Added 11th March 2021.

Public Health England (PHE) has announced that three more cases of the Covid-19 P.1 (Brazilian) variant have been identified in South Gloucestershire.

According to a PHE statement issued this afternoon:

Four more cases of the Variant of Concern VOC-202101/02, also known as P.1, have been identified in England – 3 in South Gloucestershire and one in Bradford, West Yorkshire.

The cases in South Gloucestershire are all close or household contacts of the 2 existing P.1 cases in the area.

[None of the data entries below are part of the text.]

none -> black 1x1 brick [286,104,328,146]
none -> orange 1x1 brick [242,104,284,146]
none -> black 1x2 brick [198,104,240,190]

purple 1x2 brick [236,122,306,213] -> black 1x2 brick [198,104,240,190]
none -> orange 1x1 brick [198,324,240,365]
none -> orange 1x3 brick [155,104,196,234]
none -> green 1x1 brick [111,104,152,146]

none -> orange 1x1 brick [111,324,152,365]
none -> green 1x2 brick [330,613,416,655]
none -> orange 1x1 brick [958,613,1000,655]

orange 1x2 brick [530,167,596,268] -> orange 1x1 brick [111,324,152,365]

They were offered testing in response to the initial cases.

Specialist contact tracing teams have undertaken a comprehensive investigation to identify any further contacts and additional testing has been in place since the initial cases were identified.

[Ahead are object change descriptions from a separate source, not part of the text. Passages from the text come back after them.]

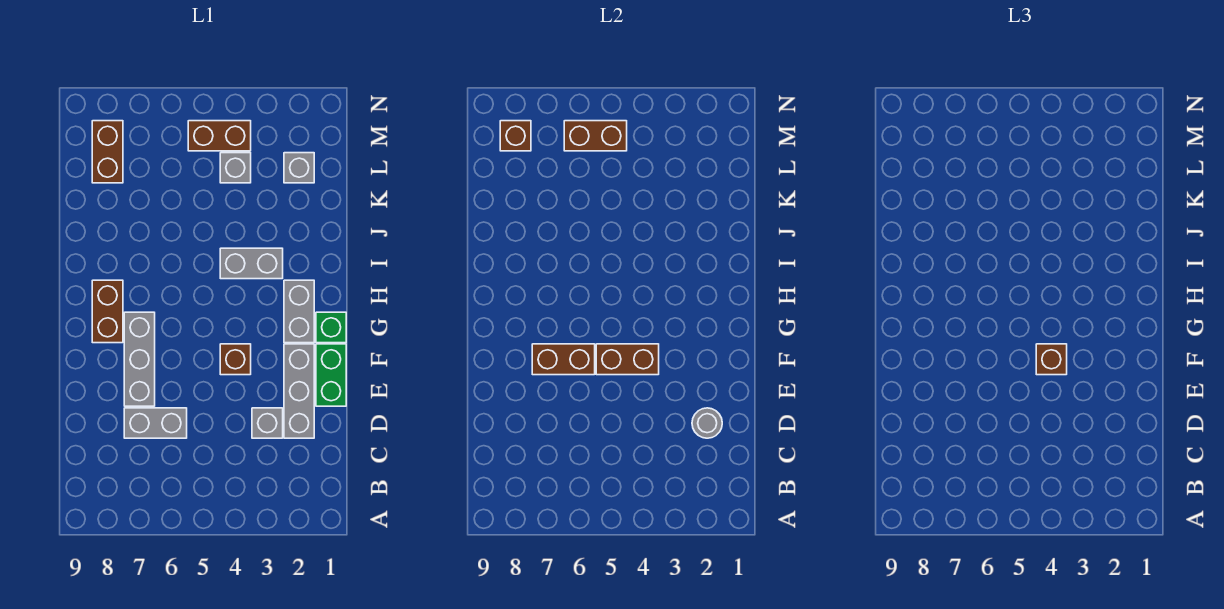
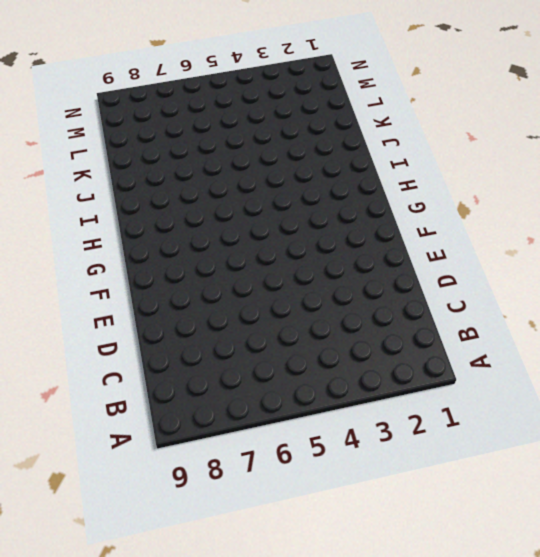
none -> grey 1x3 brick [284,344,314,438]
none -> grey 1x1 brick [252,408,283,438]
none -> grey 1x2 brick [124,408,187,438]

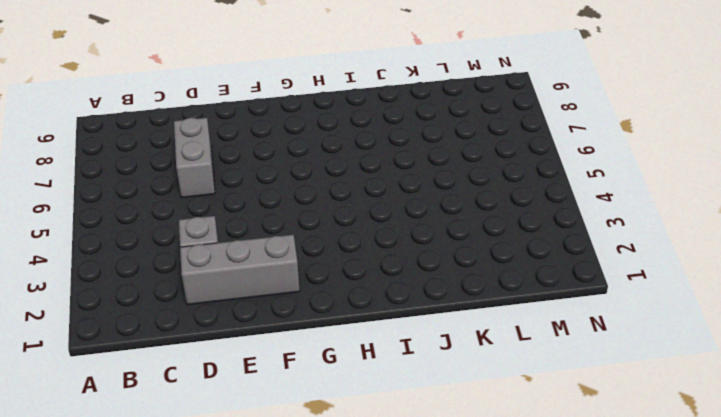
none -> green 1x2 brick [316,344,346,406]
none -> grey 1x3 brick [124,312,155,406]
none -> brown 1x1 brick [220,344,251,375]

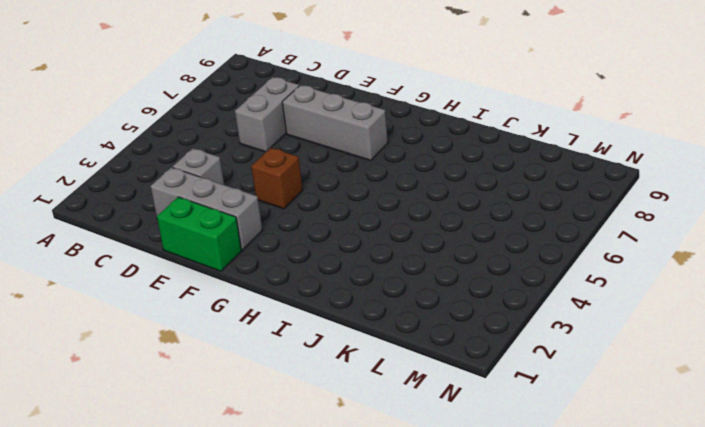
none -> green 1x1 brick [316,312,346,343]
none -> grey 1x2 brick [284,280,314,343]
none -> brown 1x2 brick [92,280,123,343]

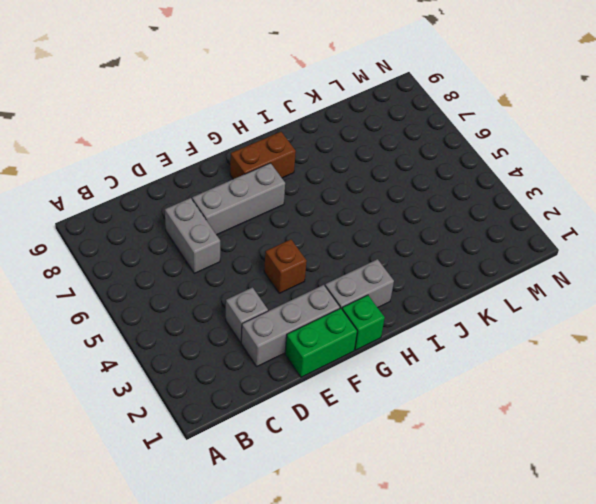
none -> grey 1x2 brick [220,248,283,279]
none -> grey 1x1 brick [284,153,314,183]
none -> grey 1x1 brick [220,153,251,183]

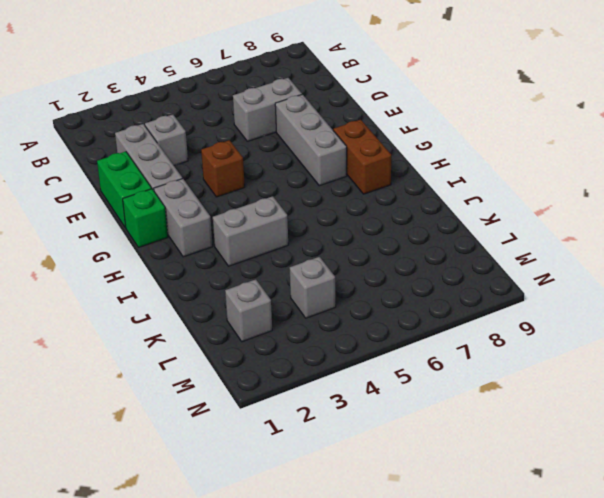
none -> brown 1x2 brick [92,121,123,183]
none -> brown 1x2 brick [188,121,251,151]
none -> grey 1x1 round brick [692,408,722,438]

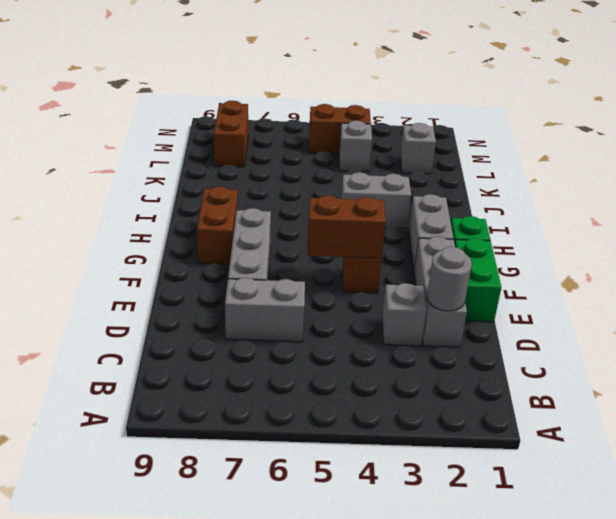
none -> brown 1x2 brick [532,344,595,375]
none -> brown 1x2 brick [564,121,627,151]
none -> brown 1x1 brick [500,121,531,151]

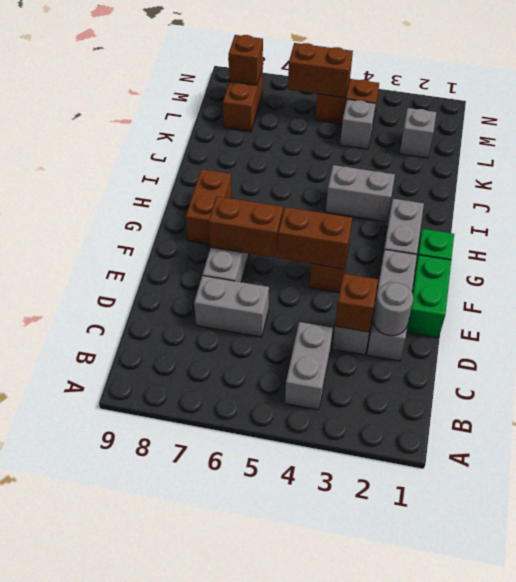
grey 1x2 brick [285,322,333,410] -> none
brown 1x1 brick [335,274,378,332] -> brown 1x1 brick moved to [1036,344,1067,375]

See also: Four more cases of Brazil variant found in England (BBC News)


Update: Residents thanked following end of surge testing

Added 17th March 2021.

Transcript of a video message published by South Gloucestershire Council on Wednesday 17th March 2021, three days after the end of the community surge testing programme:

I’m Sara Blackmore, director of public health for South Gloucestershire.

As our surge testing in Bradley Stoke, Little Stoke and Patchway comes to an end, I just wanted to say a huge thank you to all of the local residents who took part.

Thanks to you, in just two weeks over 15,000 tests were either taken at one of our mobile sites or picked up from a community centre to be completed at home and then returned.

This means that about 50 percent of the target population in the specified area came forward. Thank you.

It was reassuring to see that of all the tests that were taken only around 20 have been found to be positive for Covid-19 which shows that our collective and ongoing efforts to stop the spread of the virus are working and while the risk remains low the surge testing programme allowed us to not only identify those cases of asymptomatic Covid-19 in the areas, but also positive tests are then forwarded for genome sequencing to identify the specific variant of the virus present.

As we continue to follow the government’s roadmap, regular testing is starting to become the norm for many of us, which is why I am so encouraged by the uptake of people from South Gloucestershire.

Thank you – by coming forward you’ve played your part to help us keep South Gloucestershire safe. Thank you.